WORK ORDER:
Write out each record in full and exactly as given. Skip any pictures.

PROVIDED RECORDS:
▬▬▬

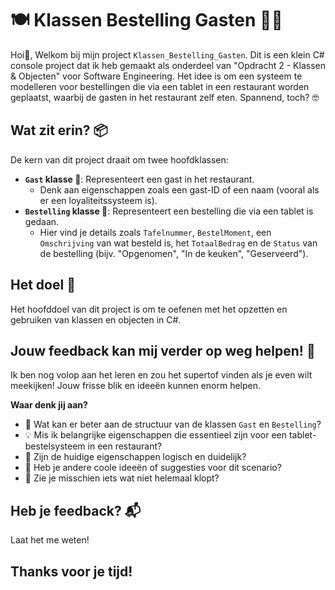 

# 🍽️ Klassen Bestelling Gasten 🧑‍💻

Hoi👋, Welkom bij mijn project `Klassen_Bestelling_Gasten`.
Dit is een klein C# console project dat ik heb gemaakt als onderdeel van "Opdracht 2 - Klassen & Objecten" voor Software Engineering. Het idee is om een systeem te modelleren voor bestellingen die via een tablet in een restaurant worden geplaatst, waarbij de gasten in het restaurant zelf eten. Spannend, toch? 🤓

## Wat zit erin? 📦

De kern van dit project draait om twee hoofdklassen:

* **`Gast` klasse 🧍**: Representeert een gast in het restaurant.
    * Denk aan eigenschappen zoals een gast-ID of een naam (vooral als er een loyaliteitssysteem is).
* **`Bestelling` klasse 📝**: Representeert een bestelling die via een tablet is gedaan.
    * Hier vind je details zoals `Tafelnummer`, `BestelMoment`, een `Omschrijving` van wat besteld is, het `TotaalBedrag` en de `Status` van de bestelling (bijv. "Opgenomen", "In de keuken", "Geserveerd").

## Het doel 🎯

Het hoofddoel van dit project is om te oefenen met het opzetten en gebruiken van klassen en objecten in C#. 

## Jouw feedback kan mij verder op weg helpen! 🌟

Ik ben nog volop aan het leren en zou het supertof vinden als je even wilt meekijken! Jouw frisse blik en ideeën kunnen enorm helpen.

**Waar denk jij aan?**
* 🤔 Wat kan er beter aan de structuur van de klassen `Gast` en `Bestelling`?
* 💡 Mis ik belangrijke eigenschappen die essentieel zijn voor een tablet-bestelsysteem in een restaurant?
* 🧐 Zijn de huidige eigenschappen logisch en duidelijk?
* 🚀 Heb je andere coole ideeën of suggesties voor dit scenario?
* 🐛 Zie je misschien iets wat niet helemaal klopt?

## Heb je feedback? 📬

Laat het me weten!

## Thanks voor je tijd!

▬▬▬

WRITTEN ANSWER:
# 🍽️ Klassen Bestelling Gasten 🧑‍💻

Hoi👋, Welkom bij mijn project `Klassen_Bestelling_Gasten`.
Dit is een klein C# console project dat ik heb gemaakt als onderdeel van "Opdracht 2 - Klassen & Objecten" voor Software Engineering. Het idee is om een systeem te modelleren voor bestellingen die via een tablet in een restaurant worden geplaatst, waarbij de gasten in het restaurant zelf eten. Spannend, toch? 🤓

## Wat zit erin? 📦

De kern van dit project draait om twee hoofdklassen:

* **`Gast` klasse 🧍**: Representeert een gast in het restaurant.
    * Denk aan eigenschappen zoals een gast-ID of een naam (vooral als er een loyaliteitssysteem is).
* **`Bestelling` klasse 📝**: Representeert een bestelling die via een tablet is gedaan.
    * Hier vind je details zoals `Tafelnummer`, `BestelMoment`, een `Omschrijving` van wat besteld is, het `TotaalBedrag` en de `Status` van de bestelling (bijv. "Opgenomen", "In de keuken", "Geserveerd").

## Het doel 🎯

Het hoofddoel van dit project is om te oefenen met het opzetten en gebruiken van klassen en objecten in C#. 

## Jouw feedback kan mij verder op weg helpen! 🌟

Ik ben nog volop aan het leren en zou het supertof vinden als je even wilt meekijken! Jouw frisse blik en ideeën kunnen enorm helpen.

**Waar denk jij aan?**
* 🤔 Wat kan er beter aan de structuur van de klassen `Gast` en `Bestelling`?
* 💡 Mis ik belangrijke eigenschappen die essentieel zijn voor een tablet-bestelsysteem in een restaurant?
* 🧐 Zijn de huidige eigenschappen logisch en duidelijk?
* 🚀 Heb je andere coole ideeën of suggesties voor dit scenario?
* 🐛 Zie je misschien iets wat niet helemaal klopt?

## Heb je feedback? 📬

Laat het me weten!

## Thanks voor je tijd!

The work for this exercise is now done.